> **Job item**:
Each entry must appear in the answer exactly as written.

Saved data entries
━━━━━━━━━━

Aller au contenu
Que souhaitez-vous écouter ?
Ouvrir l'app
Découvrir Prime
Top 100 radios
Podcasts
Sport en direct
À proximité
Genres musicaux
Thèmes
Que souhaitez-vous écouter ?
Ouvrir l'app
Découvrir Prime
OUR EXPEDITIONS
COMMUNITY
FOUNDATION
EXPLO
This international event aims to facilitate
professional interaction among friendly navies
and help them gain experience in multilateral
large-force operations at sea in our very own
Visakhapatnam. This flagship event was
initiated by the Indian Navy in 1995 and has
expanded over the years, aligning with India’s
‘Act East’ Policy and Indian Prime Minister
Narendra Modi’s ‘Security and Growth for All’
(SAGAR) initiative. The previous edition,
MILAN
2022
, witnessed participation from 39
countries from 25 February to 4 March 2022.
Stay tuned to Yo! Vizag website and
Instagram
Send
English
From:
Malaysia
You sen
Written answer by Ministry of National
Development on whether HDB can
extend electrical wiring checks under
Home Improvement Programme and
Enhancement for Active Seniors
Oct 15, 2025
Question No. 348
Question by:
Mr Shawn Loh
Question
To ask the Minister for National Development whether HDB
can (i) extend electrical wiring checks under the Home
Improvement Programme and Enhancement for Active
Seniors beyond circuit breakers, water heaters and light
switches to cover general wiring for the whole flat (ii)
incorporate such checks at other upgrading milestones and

━━━━━━━━━━

> **Solved problem**:
Aller au contenu
Que souhaitez-vous écouter ?
Ouvrir l'app
Découvrir Prime
Top 100 radios
Podcasts
Sport en direct
À proximité
Genres musicaux
Thèmes
Que souhaitez-vous écouter ?
Ouvrir l'app
Découvrir Prime
OUR EXPEDITIONS
COMMUNITY
FOUNDATION
EXPLO
This international event aims to facilitate
professional interaction among friendly navies
and help them gain experience in multilateral
large-force operations at sea in our very own
Visakhapatnam. This flagship event was
initiated by the Indian Navy in 1995 and has
expanded over the years, aligning with India’s
‘Act East’ Policy and Indian Prime Minister
Narendra Modi’s ‘Security and Growth for All’
(SAGAR) initiative. The previous edition,
MILAN
2022
, witnessed participation from 39
countries from 25 February to 4 March 2022.
Stay tuned to Yo! Vizag website and
Instagram
Send
English
From:
Malaysia
You sen
Written answer by Ministry of National
Development on whether HDB can
extend electrical wiring checks under
Home Improvement Programme and
Enhancement for Active Seniors
Oct 15, 2025
Question No. 348
Question by:
Mr Shawn Loh
Question
To ask the Minister for National Development whether HDB
can (i) extend electrical wiring checks under the Home
Improvement Programme and Enhancement for Active
Seniors beyond circuit breakers, water heaters and light
switches to cover general wiring for the whole flat (ii)
incorporate such checks at other upgrading milestones and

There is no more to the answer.